Por Redação 21/08/2019 13h01 - Atualizado em 21/08/2019 16h04
Por Redação 21/08/2019 13h01 Atualizado em 21/08/2019 16h04
Piloto de catamarã que naufragou em Maragogi será indiciado por homicídio culposo
Naufrágio do catamarã causou a morte de duas idosas - Foto: Divulgação/CBM-AL
O delegado responsável pela investigação do naufrágio do catamarã com turistas do Ceará, que aconteceu no mês passado no município de Maragogi, disse que o inquérito será concluído até a noite desta quinta-feira (22).

Segundo o delegado Aylton Prazeres, apenas o marinheiro Ivanilton Oscar da Silva, que pilotava a embarcação, será indiciado por homicídio culposo. "Ele foi negligente", afirmou Prazeres. Duas idosas morreram no acidente e várias pessoas ficaram feridas.

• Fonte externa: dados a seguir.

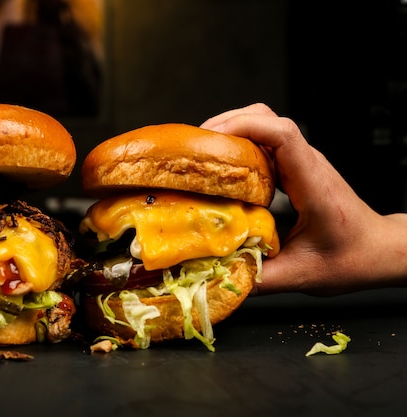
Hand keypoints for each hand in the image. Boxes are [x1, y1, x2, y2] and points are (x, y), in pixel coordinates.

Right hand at [201, 103, 406, 295]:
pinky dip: (238, 145)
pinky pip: (263, 142)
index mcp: (312, 183)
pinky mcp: (294, 169)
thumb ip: (258, 279)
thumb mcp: (301, 276)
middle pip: (266, 117)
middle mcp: (306, 164)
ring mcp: (300, 163)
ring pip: (263, 124)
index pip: (282, 134)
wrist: (377, 251)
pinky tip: (221, 168)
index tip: (212, 139)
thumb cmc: (351, 259)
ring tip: (203, 153)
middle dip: (226, 124)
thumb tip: (216, 276)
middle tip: (196, 147)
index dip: (244, 127)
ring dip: (231, 130)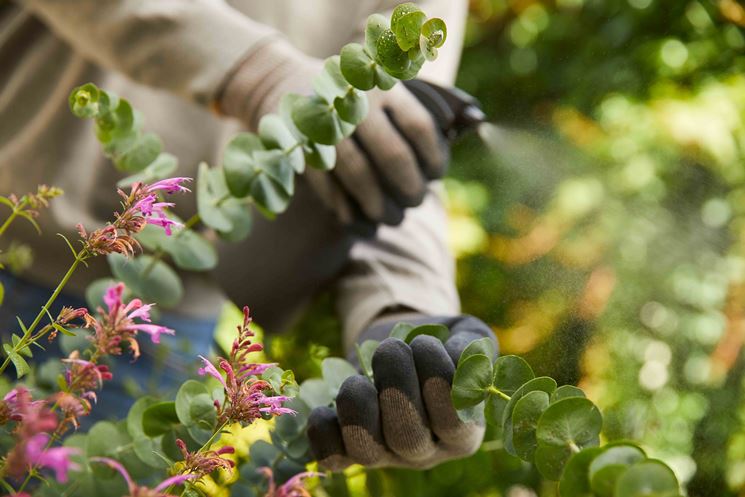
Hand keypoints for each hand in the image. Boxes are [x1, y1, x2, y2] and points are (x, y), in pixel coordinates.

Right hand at [218, 40, 447, 226]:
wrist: (280, 80)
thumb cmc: (346, 94)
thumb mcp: (376, 86)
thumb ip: (407, 113)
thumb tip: (444, 151)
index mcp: (383, 89)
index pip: (419, 127)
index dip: (434, 157)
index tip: (436, 175)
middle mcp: (357, 104)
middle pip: (394, 155)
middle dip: (409, 187)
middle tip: (415, 202)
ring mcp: (327, 126)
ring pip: (359, 173)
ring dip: (377, 203)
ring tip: (388, 218)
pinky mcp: (301, 146)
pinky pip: (327, 183)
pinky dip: (342, 206)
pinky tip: (355, 219)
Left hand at [307, 315, 496, 469]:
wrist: (400, 344)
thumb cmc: (440, 341)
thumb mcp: (466, 334)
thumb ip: (473, 346)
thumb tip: (460, 360)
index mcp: (463, 430)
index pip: (455, 422)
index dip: (438, 381)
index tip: (425, 343)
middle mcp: (425, 451)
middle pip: (408, 439)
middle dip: (395, 385)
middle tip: (392, 349)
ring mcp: (385, 454)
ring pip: (367, 450)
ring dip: (359, 406)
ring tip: (360, 377)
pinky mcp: (348, 449)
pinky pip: (331, 455)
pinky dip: (324, 431)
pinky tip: (327, 404)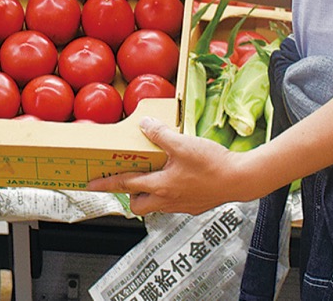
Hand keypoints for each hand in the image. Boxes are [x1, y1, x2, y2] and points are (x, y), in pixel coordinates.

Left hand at [86, 118, 250, 215]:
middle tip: (128, 180)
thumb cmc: (213, 164)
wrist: (241, 179)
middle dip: (129, 195)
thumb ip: (160, 134)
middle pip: (138, 205)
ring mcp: (181, 206)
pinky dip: (168, 193)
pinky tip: (177, 178)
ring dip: (150, 194)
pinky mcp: (194, 206)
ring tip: (154, 176)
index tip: (91, 184)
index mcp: (161, 186)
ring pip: (156, 205)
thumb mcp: (182, 143)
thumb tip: (143, 125)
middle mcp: (168, 200)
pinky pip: (173, 203)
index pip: (125, 185)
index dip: (106, 183)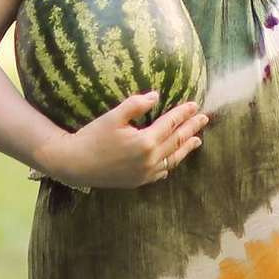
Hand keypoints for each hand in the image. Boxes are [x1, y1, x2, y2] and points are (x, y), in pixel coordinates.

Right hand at [32, 92, 208, 190]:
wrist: (74, 164)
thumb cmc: (92, 137)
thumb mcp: (113, 116)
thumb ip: (135, 105)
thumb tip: (156, 96)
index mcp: (145, 142)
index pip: (170, 124)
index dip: (183, 113)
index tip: (195, 105)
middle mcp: (149, 160)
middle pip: (176, 141)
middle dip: (191, 128)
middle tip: (204, 118)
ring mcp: (145, 173)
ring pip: (172, 159)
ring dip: (186, 148)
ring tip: (197, 140)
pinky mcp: (138, 181)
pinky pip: (161, 172)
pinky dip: (171, 163)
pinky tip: (174, 159)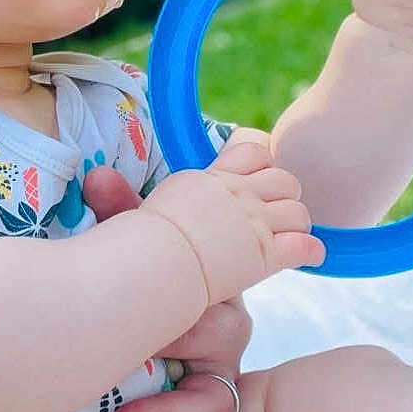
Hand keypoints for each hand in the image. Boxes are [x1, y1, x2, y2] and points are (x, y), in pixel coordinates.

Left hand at [83, 131, 298, 411]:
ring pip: (215, 392)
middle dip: (175, 334)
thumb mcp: (128, 244)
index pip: (214, 270)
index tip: (146, 284)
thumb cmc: (142, 278)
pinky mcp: (203, 410)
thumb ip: (118, 212)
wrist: (133, 319)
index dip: (190, 273)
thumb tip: (98, 176)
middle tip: (132, 349)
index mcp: (205, 277)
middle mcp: (219, 324)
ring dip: (172, 408)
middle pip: (220, 328)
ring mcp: (214, 372)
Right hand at [141, 140, 321, 304]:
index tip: (257, 179)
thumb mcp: (160, 198)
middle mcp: (240, 194)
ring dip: (297, 225)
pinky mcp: (265, 254)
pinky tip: (303, 257)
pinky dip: (310, 252)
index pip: (255, 150)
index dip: (263, 164)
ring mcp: (255, 223)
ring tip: (286, 237)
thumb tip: (103, 178)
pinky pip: (305, 245)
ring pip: (300, 212)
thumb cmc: (149, 236)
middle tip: (273, 214)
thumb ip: (168, 188)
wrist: (158, 260)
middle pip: (286, 180)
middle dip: (285, 196)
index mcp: (217, 177)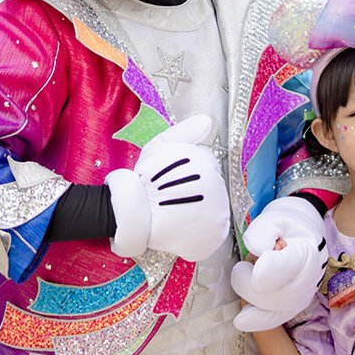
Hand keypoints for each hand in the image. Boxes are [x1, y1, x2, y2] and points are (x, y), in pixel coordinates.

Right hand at [107, 115, 229, 261]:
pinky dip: (203, 231)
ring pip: (216, 209)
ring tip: (178, 212)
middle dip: (197, 192)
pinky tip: (185, 227)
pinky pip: (215, 231)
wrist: (134, 211)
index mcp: (207, 163)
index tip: (175, 182)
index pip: (208, 168)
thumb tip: (206, 121)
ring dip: (200, 211)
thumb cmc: (144, 178)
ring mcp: (219, 211)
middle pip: (214, 188)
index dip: (190, 176)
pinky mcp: (215, 233)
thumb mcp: (160, 147)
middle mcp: (218, 185)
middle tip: (175, 197)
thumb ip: (184, 132)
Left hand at [232, 196, 327, 330]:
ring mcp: (301, 297)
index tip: (256, 258)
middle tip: (244, 264)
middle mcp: (307, 280)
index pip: (285, 268)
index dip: (266, 268)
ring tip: (251, 275)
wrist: (302, 237)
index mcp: (307, 253)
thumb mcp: (275, 219)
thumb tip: (257, 252)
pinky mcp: (291, 308)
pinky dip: (255, 320)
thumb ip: (263, 232)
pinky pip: (272, 320)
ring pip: (270, 310)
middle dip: (248, 282)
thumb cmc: (286, 228)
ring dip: (249, 295)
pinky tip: (241, 320)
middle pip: (273, 295)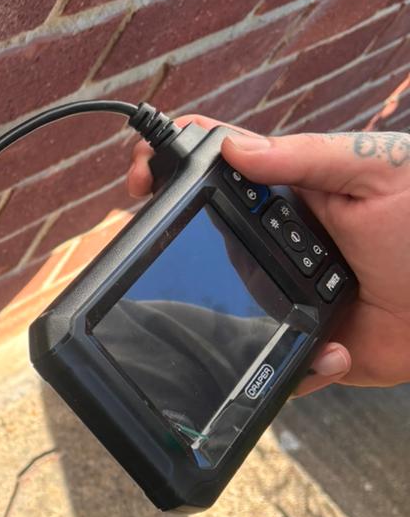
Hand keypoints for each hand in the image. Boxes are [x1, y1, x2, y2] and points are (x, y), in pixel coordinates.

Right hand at [127, 117, 409, 395]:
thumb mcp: (375, 172)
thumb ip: (304, 157)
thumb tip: (232, 147)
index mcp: (293, 194)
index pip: (219, 171)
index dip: (171, 166)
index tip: (142, 176)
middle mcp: (282, 247)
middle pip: (206, 246)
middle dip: (184, 253)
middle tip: (175, 252)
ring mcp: (290, 300)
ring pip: (230, 313)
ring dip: (244, 319)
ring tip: (298, 310)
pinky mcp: (311, 351)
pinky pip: (275, 370)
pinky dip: (300, 370)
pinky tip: (333, 352)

Ao todo, 13 testemunhas foram ouvidas ao longo das investigações.

"Vou indiciar o piloto por homicídio culposo, já que houve falha por parte dele. Não teria como envolver outras pessoas, porque ele é habilitado, a embarcação estava nos conformes. Independente de estar suspenso ou não o alvará, isso não exime a culpabilidade de quem estava pilotando", disse o delegado.

O laudo da Marinha do Brasil ainda não foi concluído; apesar isso, o delegado deve encaminhar o inquérito, sem o pedido de prisão, para o Ministério Público Estadual (MPE).

"No âmbito da polícia, o que importa é o responsável pela embarcação, o que estava pilotando, porque a Marinha confirmou que a embarcação estava regular para a navegação. Não temos ainda o laudo, mas vou concluir assim, porque já me convenceu de que houve negligência por parte do piloto", explicou.

O delegado disse que a embarcação apresentou uma falha no flutuante do barco e o naufrágio aconteceu muito rápido, cerca de 10 segundos. Segundo ele, o marinheiro demorou para alertar os ocupantes do problema e, assim, muitos não conseguiram colocar o colete salva-vidas.